Design: TNBS was administered rectally and mice were studied after 7 (acute) or 28 (recovery) days. In vitro preparations of mouse colorectum with attached pelvic or splanchnic nerves were used to examine the mechanosensitivity of individual colonic afferents.

Results: Mild inflammation of the colon was evident acutely which was absent at the recovery stage. TNBS treatment did not alter proportions of the five afferent classes between treatment groups. In pelvic afferents little or no difference in response to mechanical stimuli was apparent in any class between control and acute mice. However, major increases in mechanosensitivity were recorded from serosal afferents in mice after recovery, while responses from other subtypes were unchanged.

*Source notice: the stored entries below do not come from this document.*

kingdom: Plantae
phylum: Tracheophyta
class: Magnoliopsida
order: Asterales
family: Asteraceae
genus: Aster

Both serosal and mesenteric splanchnic afferents were hypersensitive at both acute and recovery stages.

Conclusions: Colonic afferents with high mechanosensory thresholds contribute to inflammatory hypersensitivity, but not those with low thresholds. Pelvic afferents become involved mainly following recovery from inflammation, whereas splanchnic afferents are implicated during both inflammation and recovery.

Footnotes

  • Funding This work was supported by a National Health and Medical Research Council Senior Research Fellowship to LAB, a NHMRC Australian Biomedical Research Fellowship to SMB, and by NHMRC project grant #399324.

  • Competing interests None.

  • Provenance and Peer review Not commissioned; externally peer reviewed.

  • See Commentary, p 1317

  • Ethics approval Studies were performed with the approval of the Animal Ethics Committees of the Institute for Medical and Veterinary Science, and University of Adelaide.